I know a company that helps financial services professionals generate sales leads by hosting free financial planning seminars, usually with lunch or dinner included.

The company mails full-color postcards to consumers, promoting the seminar at a nearby hotel. “There is no cost or obligation for this informative workshop, and the delicious meal is free to all who attend,” promises the postcard copy.

Naturally, those who attend hear a sales pitch of one kind or another, and have a chance to meet some local financial planners face to face. The financial planners offer these free seminars as a way to get in front of a room full of potential clients at a reasonable cost.

The mistake this company is about to make is thinking it can set up face-to-face, private appointments with prospective clients using postcards as well. The postcards work well at filling seminars, so the company thinks postcards will work equally well at generating appointments.

This company is mistaken. For a number of reasons.

1. The number-one deal breaker for a consumer when looking for a financial planner is trust. Consumers want their financial planner to be educated, and have the necessary credentials and experience, but if they can’t trust the financial planner they won’t hire him. And they won’t meet with him for a sales appointment if they don’t know if they can trust him. The problem with postcards is you can’t use them to build trust. They look like they are mailed to everyone in the neighbourhood. You can’t build trust with “Dear Homeowner.”

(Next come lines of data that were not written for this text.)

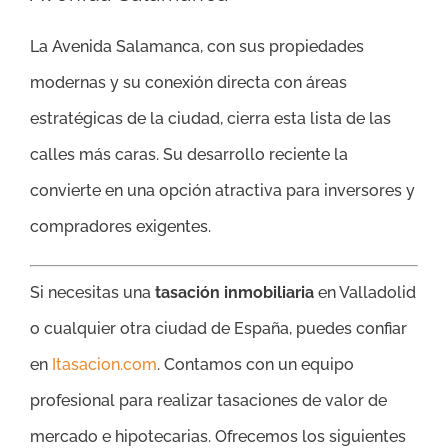
La Avenida Salamanca, con sus propiedades
modernas y su conexión directa con áreas
estratégicas de la ciudad, cierra esta lista de las
calles más caras. Su desarrollo reciente la
convierte en una opción atractiva para inversores y
compradores exigentes.
Si necesitas una
tasación inmobiliaria
en Valladolid
o cualquier otra ciudad de España, puedes confiar
en
Itasacion.com
. Contamos con un equipo
profesional para realizar tasaciones de valor de
mercado e hipotecarias. Ofrecemos los siguientes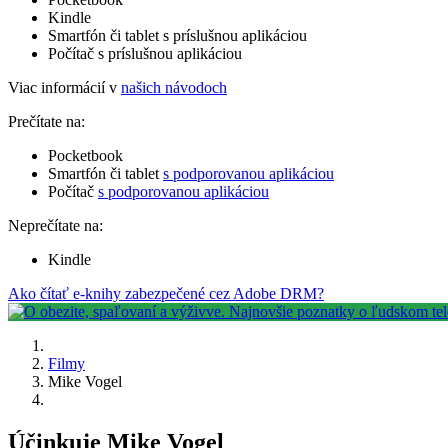
Kindle
Smartfón či tablet s príslušnou aplikáciou
Počítač s príslušnou aplikáciou
Viac informácií v
našich návodoch
Prečítate na:
Pocketbook
Smartfón či tablet
s podporovanou aplikáciou
Počítač
s podporovanou aplikáciou
Neprečítate na:
Kindle
Ako čítať e-knihy zabezpečené cez Adobe DRM?
Filmy
Mike Vogel
Účinkuje Mike Vogel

2. Postcards by their very nature look like they are selling a product rather than a long-term relationship with a financial planner.

3. Postcards lack the intimacy and implied exclusivity that comes with a personal letter in a closed-face envelope with a real stamp.

4. Postcards are not confidential. Even the letter carrier knows what they are promoting. Financial planners shouldn’t use a postcard to generate a private sales appointment any more than they should mail a postcard to invite family members to a wedding. Wedding invitations are private and personalized. Postcards are public and generic.

Postcards work at filling seminar rooms because a potential customer who receives the invitation knows the event is public and that the prospect doesn’t have to disclose any confidential information. So attending sounds painless. The prospect will learn something, and get a free meal.

But a prospect who receives a postcard inviting her to a face-to-face meeting between her and an unknown financial planner is less likely to respond. She cannot sit at the back of the room. Or remain silent. She knows she will be required to disclose some confidential information about her financial matters. She might attend if the invitation she receives is personal and private. But she’s likely to toss it and stay home if it arrives looking mass produced, generic and impersonal.